RECORD EXCERPTS

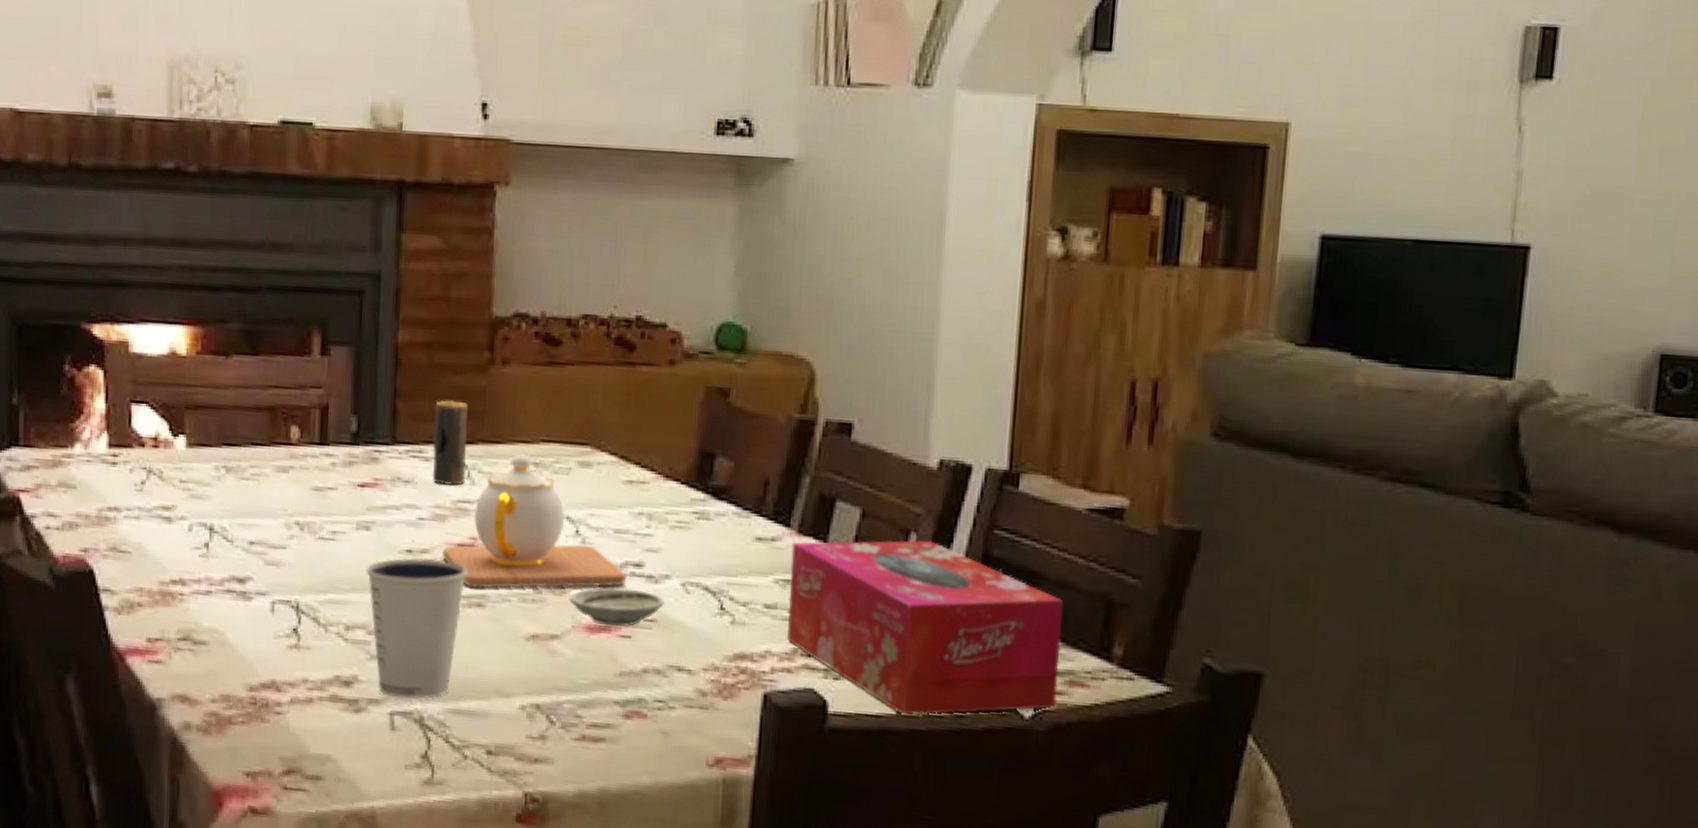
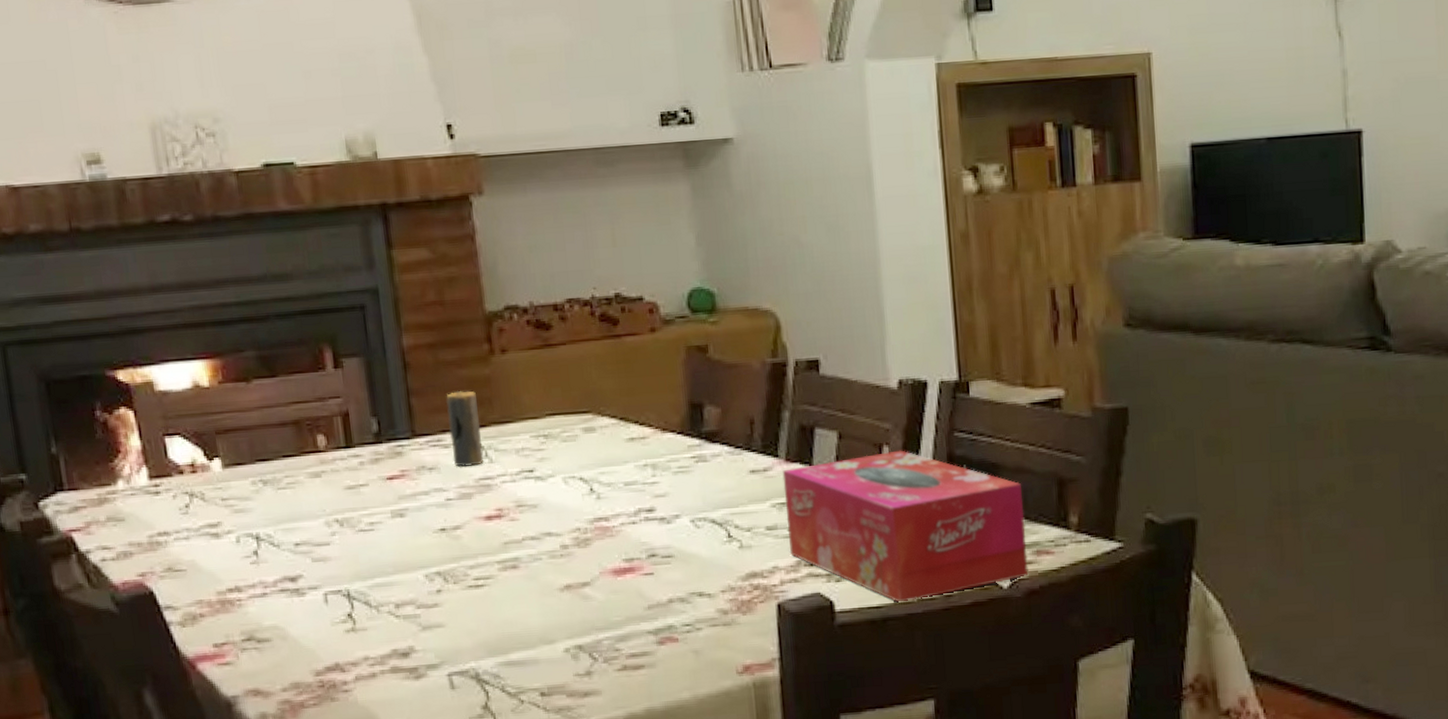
dixie cup: present [366,558,468,700] -> none [406,532,499,660]
teapot: present [442,454,627,589] -> none [472,429,642,553]
saucer: present [569,586,664,627] -> none [593,531,678,568]

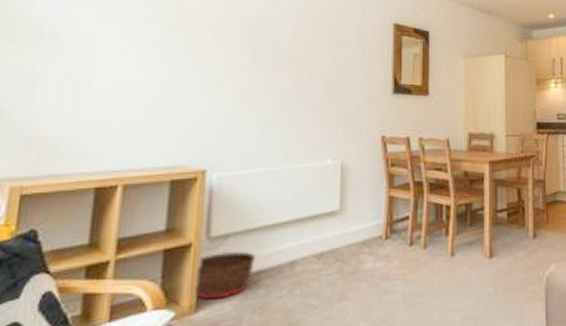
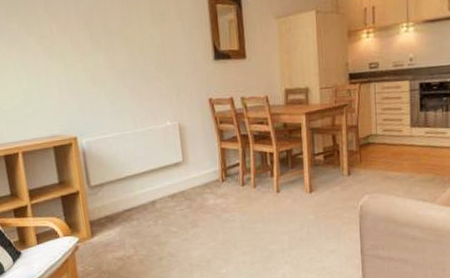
basket: present [194,251,255,300] -> none [86,195,126,229]

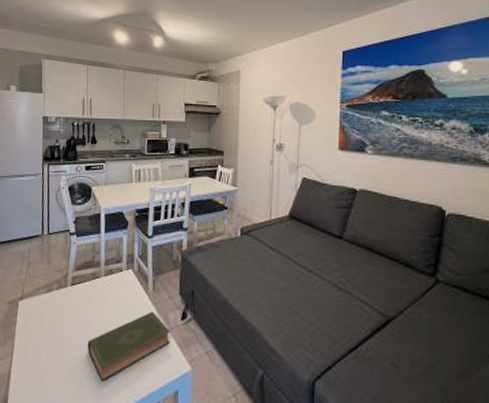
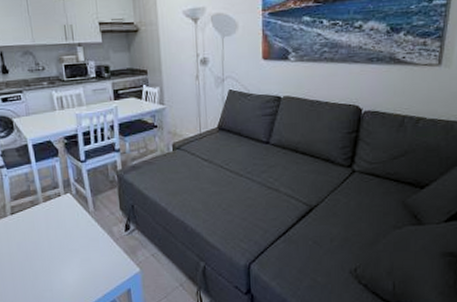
book: present [87,311,171,382] -> none [38,227,117,291]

EXERCISE DIRECTIONS
Beginning with the line in which "basket: present [194,251,255,300]" appears, repeat exactly each line down to the close of the material, leaving every picture out.

TASK SOLUTION
basket: present [194,251,255,300] -> none [86,195,126,229]

book: present [87,311,171,382] -> none [38,227,117,291]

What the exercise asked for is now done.